Problem description:
Word for word, return every record that follows.

Segment Open

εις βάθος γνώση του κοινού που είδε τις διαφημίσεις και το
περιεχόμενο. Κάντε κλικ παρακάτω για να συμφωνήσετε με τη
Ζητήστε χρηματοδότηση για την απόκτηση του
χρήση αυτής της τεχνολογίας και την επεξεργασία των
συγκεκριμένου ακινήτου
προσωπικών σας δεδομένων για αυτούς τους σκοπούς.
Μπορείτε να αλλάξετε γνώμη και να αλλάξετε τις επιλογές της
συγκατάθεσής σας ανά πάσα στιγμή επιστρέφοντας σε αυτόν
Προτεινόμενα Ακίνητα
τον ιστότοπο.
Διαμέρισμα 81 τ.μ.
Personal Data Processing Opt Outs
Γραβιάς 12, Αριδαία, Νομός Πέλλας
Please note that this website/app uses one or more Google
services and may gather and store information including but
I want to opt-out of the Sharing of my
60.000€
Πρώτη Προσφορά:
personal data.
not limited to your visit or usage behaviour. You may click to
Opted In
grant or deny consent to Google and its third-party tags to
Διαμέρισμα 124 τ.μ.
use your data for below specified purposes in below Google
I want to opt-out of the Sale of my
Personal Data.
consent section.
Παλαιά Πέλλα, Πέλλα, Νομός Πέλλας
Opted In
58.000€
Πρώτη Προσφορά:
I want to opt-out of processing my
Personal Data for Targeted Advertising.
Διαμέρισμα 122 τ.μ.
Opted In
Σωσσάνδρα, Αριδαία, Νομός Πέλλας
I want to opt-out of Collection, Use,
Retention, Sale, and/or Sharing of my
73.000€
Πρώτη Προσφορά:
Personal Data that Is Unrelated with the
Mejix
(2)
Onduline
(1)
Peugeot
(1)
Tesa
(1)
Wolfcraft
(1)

Segment Closed

Exercise result:
εις βάθος γνώση του κοινού που είδε τις διαφημίσεις και το
περιεχόμενο. Κάντε κλικ παρακάτω για να συμφωνήσετε με τη
Ζητήστε χρηματοδότηση για την απόκτηση του
χρήση αυτής της τεχνολογίας και την επεξεργασία των
συγκεκριμένου ακινήτου
προσωπικών σας δεδομένων για αυτούς τους σκοπούς.
Μπορείτε να αλλάξετε γνώμη και να αλλάξετε τις επιλογές της
συγκατάθεσής σας ανά πάσα στιγμή επιστρέφοντας σε αυτόν
Προτεινόμενα Ακίνητα
τον ιστότοπο.
Διαμέρισμα 81 τ.μ.
Personal Data Processing Opt Outs
Γραβιάς 12, Αριδαία, Νομός Πέλλας
Please note that this website/app uses one or more Google
services and may gather and store information including but
I want to opt-out of the Sharing of my
60.000€
Πρώτη Προσφορά:
personal data.
not limited to your visit or usage behaviour. You may click to
Opted In
grant or deny consent to Google and its third-party tags to
Διαμέρισμα 124 τ.μ.
use your data for below specified purposes in below Google
I want to opt-out of the Sale of my
Personal Data.
consent section.
Παλαιά Πέλλα, Πέλλα, Νομός Πέλλας
Opted In
58.000€
Πρώτη Προσφορά:
I want to opt-out of processing my
Personal Data for Targeted Advertising.
Διαμέρισμα 122 τ.μ.
Opted In
Σωσσάνδρα, Αριδαία, Νομός Πέλλας
I want to opt-out of Collection, Use,
Retention, Sale, and/or Sharing of my
73.000€
Πρώτη Προσφορά:
Personal Data that Is Unrelated with the
Mejix
(2)
Onduline
(1)
Peugeot
(1)
Tesa
(1)
Wolfcraft
(1)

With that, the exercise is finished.